The data:
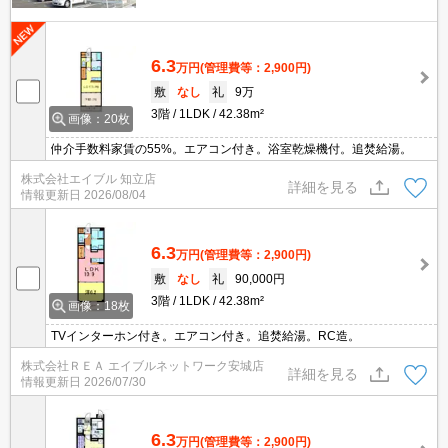
6.3
万円
(管理費等：2,900円)
敷
なし
礼
9万
3階
1LDK
42.38m²
画像：20枚
仲介手数料家賃の55%。エアコン付き。浴室乾燥機付。追焚給湯。
株式会社エイブル 知立店
詳細を見る
情報更新日
2026/08/04
6.3
万円
(管理費等：2,900円)
敷
なし
礼
90,000円
3階
1LDK
42.38m²
画像：18枚
TVインターホン付き。エアコン付き。追焚給湯。RC造。
株式会社ＲＥＡ エイブルネットワーク安城店
詳細を見る
情報更新日
2026/07/30
6.3
万円
(管理費等：2,900円)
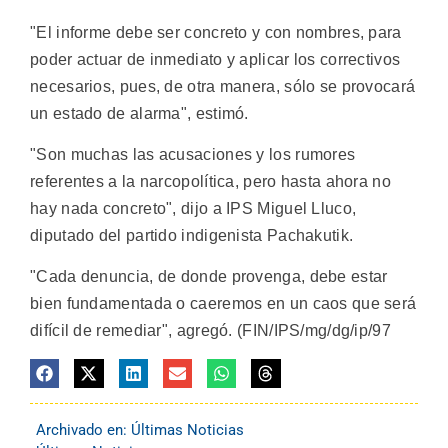
"El informe debe ser concreto y con nombres, para
poder actuar de inmediato y aplicar los correctivos
necesarios, pues, de otra manera, sólo se provocará
un estado de alarma", estimó.
"Son muchas las acusaciones y los rumores
referentes a la narcopolítica, pero hasta ahora no
hay nada concreto", dijo a IPS Miguel Lluco,
diputado del partido indigenista Pachakutik.
"Cada denuncia, de donde provenga, debe estar
bien fundamentada o caeremos en un caos que será
difícil de remediar", agregó. (FIN/IPS/mg/dg/ip/97
Archivado en:
Últimas Noticias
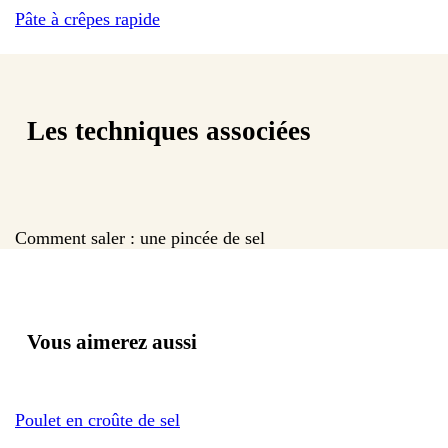
Pâte à crêpes rapide
Les techniques associées
Comment saler : une pincée de sel
Vous aimerez aussi
Poulet en croûte de sel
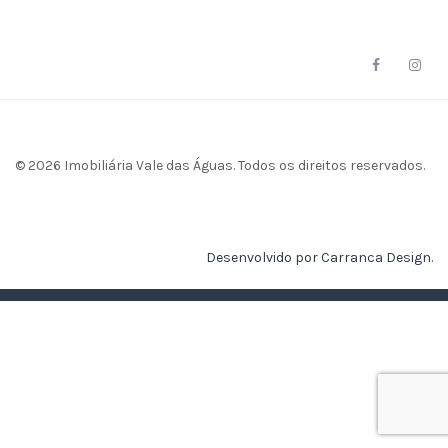
© 2026 Imobiliária Vale das Águas. Todos os direitos reservados.
Desenvolvido por Carranca Design.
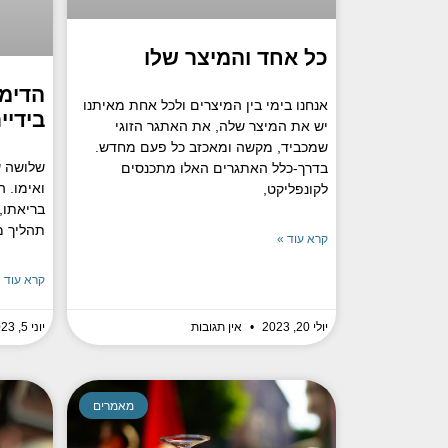
כל אחד והמיצר שלו
הדימו
אנחנו בימי בין המיצרים ולכל אחת מאיתנו
בידיי
יש את המיצר שלה, את האתגר הזוגי
שמכביד, מקשה ומאכזב כל פעם מחדש.
שלושה ש
בדרך-כלל האתגרים האלו מתכנסים
ואימו. 
לקונפליקט,
בריאתו,
תהליך מ
קרא עוד »
קרא עוד 
יולי 20, 2023
אין תגובות
יוני 5, 2023
מאמרים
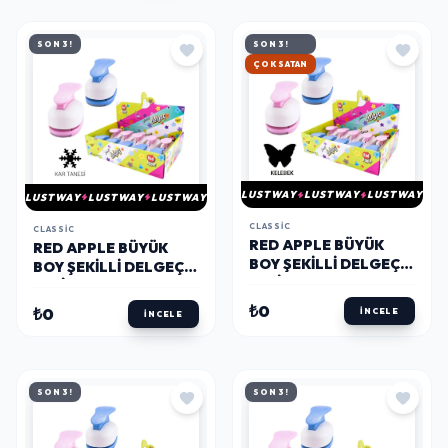
SON 3!
SON 3!
HIZLI KARGO
LUSTWAY
LUSTWAY
LUSTWAY
LUSTWAY
LUSTWAY
LUSTWAY
CLASSIC
CLASSIC
RED APPLE BÜYÜK
RED APPLE BÜYÜK
BOY ŞEKILLI DELGEÇ
BOY ŞEKILLI DELGEÇ
ŞEKILGEÇ 1.5'' (3.8
ŞEKILGEÇ 1.5'' (3.8
CM.) KELEBEK
CM.) KAR TANESİ
₺0
₺0
İNCELE
İNCELE
SON 3!
SON 3!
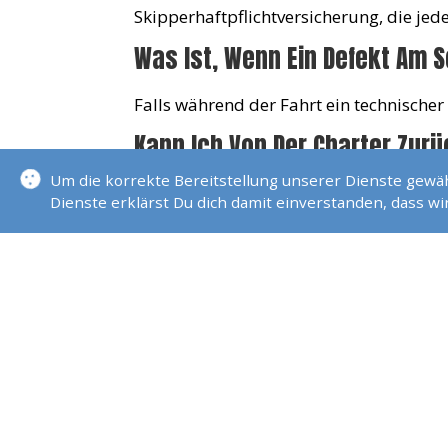
Skipperhaftpflichtversicherung, die jed
Was Ist, Wenn Ein Defekt Am Sc
Falls während der Fahrt ein technischer
Kann Ich Von Der Charter Zur
Um die korrekte Bereitstellung unserer Dienste gew
Ja, allerdings ist der Charterpreis zu b
Dienste erklärst Du dich damit einverstanden, dass w
Ist Meine Charter Gegen Inso
Wir haben eine Reiserücktrittskostenver
bezahlt. Bei größeren Summen ist dies 
Was Ist, Wenn Ich Es Nicht Sc
Es liegt in der Verantwortung des Skipp
etc. muss eingeplant werden.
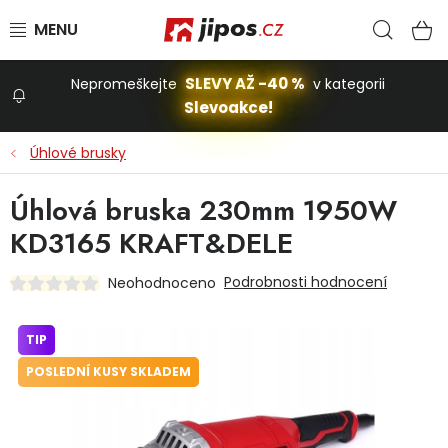
Přejít na obsah
Hled
N
SLEVY AŽ -40 %
Nepromeškejte
v kategorii
Slevoakce!
Slevoakce
Úhlové brusky
Zahrada
Úhlová bruska 230mm 1950W
KD3165 KRAFT&DELE
Stavba a dům
Podrobnosti hodnocení
Neohodnoceno
Dílna
TIP
POSLEDNÍ KUSY SKLADEM
Domácnost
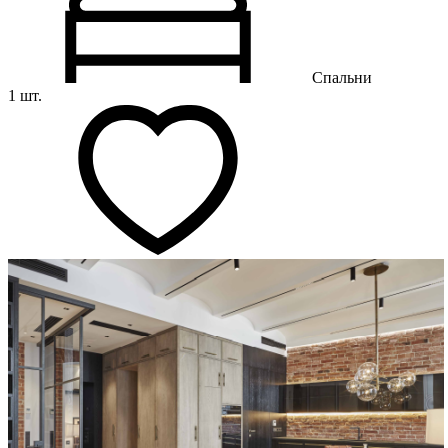
Спальни
1 шт.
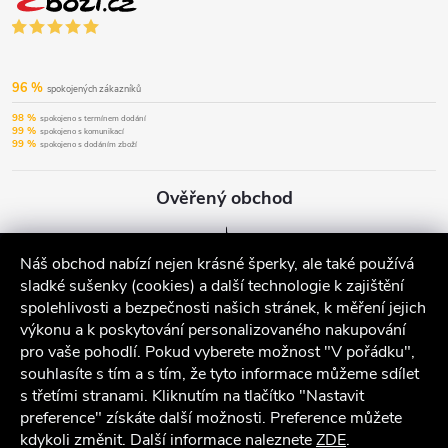
96 %
spokojených zákazníků
98 %
spokojeno s termínem dodání
99 %
spokojeno s komunikací
99 %
spokojeno s dodáním zboží
Ověřený obchod
Náš obchod nabízí nejen krásné šperky, ale také používá
sladké sušenky (cookies) a další technologie k zajištění
spolehlivosti a bezpečnosti našich stránek, k měření jejich
výkonu a k poskytování personalizovaného nakupování
pro vaše pohodlí. Pokud vyberete možnost "V pořádku",
souhlasíte s tím a s tím, že tyto informace můžeme sdílet
s třetími stranami. Kliknutím na tlačítko "Nastavit
preference" získáte další možnosti. Preference můžete
kdykoli změnit. Další informace naleznete
ZDE
.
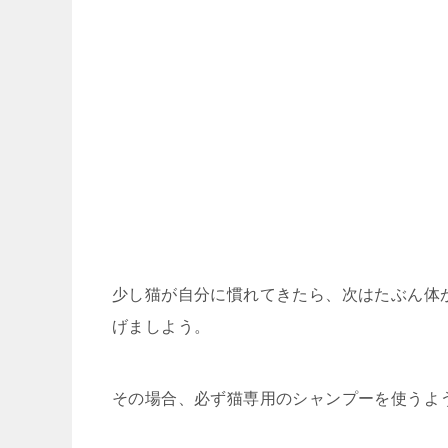
少し猫が自分に慣れてきたら、次はたぶん体
げましよう。
その場合、必ず猫専用のシャンプーを使うよ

What to work on:
Reproduce the text of every record above line for line, changing nothing. Leave the pictures out.

Finished exercise:
6.3
万円
(管理費等：2,900円)
敷
なし
礼
9万
3階
1LDK
42.38m²
画像：20枚
仲介手数料家賃の55%。エアコン付き。浴室乾燥機付。追焚給湯。
株式会社エイブル 知立店
詳細を見る
情報更新日
2026/08/04
6.3
万円
(管理費等：2,900円)
敷
なし
礼
90,000円
3階
1LDK
42.38m²
画像：18枚
TVインターホン付き。エアコン付き。追焚給湯。RC造。
株式会社ＲＥＡ エイブルネットワーク安城店
詳細を見る
情報更新日
2026/07/30
6.3
万円
(管理費等：2,900円)
"El informe debe ser concreto y con nombres, para
poder actuar de inmediato y aplicar los correctivos
necesarios, pues, de otra manera, sólo se provocará
un estado de alarma", estimó.
"Son muchas las acusaciones y los rumores
referentes a la narcopolítica, pero hasta ahora no
hay nada concreto", dijo a IPS Miguel Lluco,
diputado del partido indigenista Pachakutik.
"Cada denuncia, de donde provenga, debe estar
bien fundamentada o caeremos en un caos que será
difícil de remediar", agregó. (FIN/IPS/mg/dg/ip/97
Archivado en:
Últimas Noticias
Pâte à crêpes rapide
Les techniques associées
Comment saler : une pincée de sel
Vous aimerez aussi
Poulet en croûte de sel
© 2026 Imobiliária Vale das Águas. Todos os direitos reservados.
Desenvolvido por Carranca Design.
כל אחד והמיצר שלו
הדימו
אנחנו בימי בין המיצרים ולכל אחת מאיתנו
בידיי
יש את המיצר שלה, את האתגר הזוגי
שמכביד, מקשה ומאכזב כל פעם מחדש.
שלושה ש
בדרך-כלל האתגרים האלו מתכנסים
ואימו. 
לקונפליקט,
בריאתו,
תהליך מ
קרא עוד »
קרא עוד 
יולי 20, 2023
אין תגובות
יוני 5, 2023
מאמרים
SON 3!
SON 3!
HIZLI KARGO
LUSTWAY
LUSTWAY
LUSTWAY
LUSTWAY
LUSTWAY
LUSTWAY
CLASSIC
CLASSIC
RED APPLE BÜYÜK
RED APPLE BÜYÜK
BOY ŞEKILLI DELGEÇ
BOY ŞEKILLI DELGEÇ
ŞEKILGEÇ 1.5'' (3.8
ŞEKILGEÇ 1.5'' (3.8
CM.) KELEBEK
CM.) KAR TANESİ
₺0
₺0
İNCELE
İNCELE
SON 3!
SON 3!
Skipperhaftpflichtversicherung, die jed
Was Ist, Wenn Ein Defekt Am Sc
Falls während der Fahrt ein technischer
Kann Ich Von Der Charter Zur
Um die korrekte Bereitstellung unserer Dienste gew
Ja, allerdings ist der Charterpreis zu b
Dienste erklärst Du dich damit einverstanden, dass w
Ist Meine Charter Gegen Inso
Wir haben eine Reiserücktrittskostenver
bezahlt. Bei größeren Summen ist dies 
Was Ist, Wenn Ich Es Nicht Sc
Es liegt in der Verantwortung des Skipp
etc. muss eingeplant werden.
Přejít na obsah
Hled
N
SLEVY AŽ -40 %
Nepromeškejte
v kategorii
Slevoakce!
Slevoakce
Úhlové brusky
Zahrada
Úhlová bruska 230mm 1950W
KD3165 KRAFT&DELE
Stavba a dům
Podrobnosti hodnocení
Neohodnoceno
Dílna
TIP
POSLEDNÍ KUSY SKLADEM
Domácnost
Спальни
1 шт.
96 %
spokojených zákazníků
98 %
spokojeno s termínem dodání
99 %
spokojeno s komunikací
99 %
spokojeno s dodáním zboží
Ověřený obchod
Náš obchod nabízí nejen krásné šperky, ale také používá
sladké sušenky (cookies) a další technologie k zajištění
spolehlivosti a bezpečnosti našich stránek, k měření jejich
výkonu a k poskytování personalizovaného nakupování
pro vaše pohodlí. Pokud vyberete možnost "V pořádku",
souhlasíte s tím a s tím, že tyto informace můžeme sdílet
s třetími stranami. Kliknutím na tlačítko "Nastavit
preference" získáte další možnosti. Preference můžete
kdykoli změnit. Další informace naleznete
ZDE
.
少し猫が自分に慣れてきたら、次はたぶん体
げましよう。
その場合、必ず猫専用のシャンプーを使うよ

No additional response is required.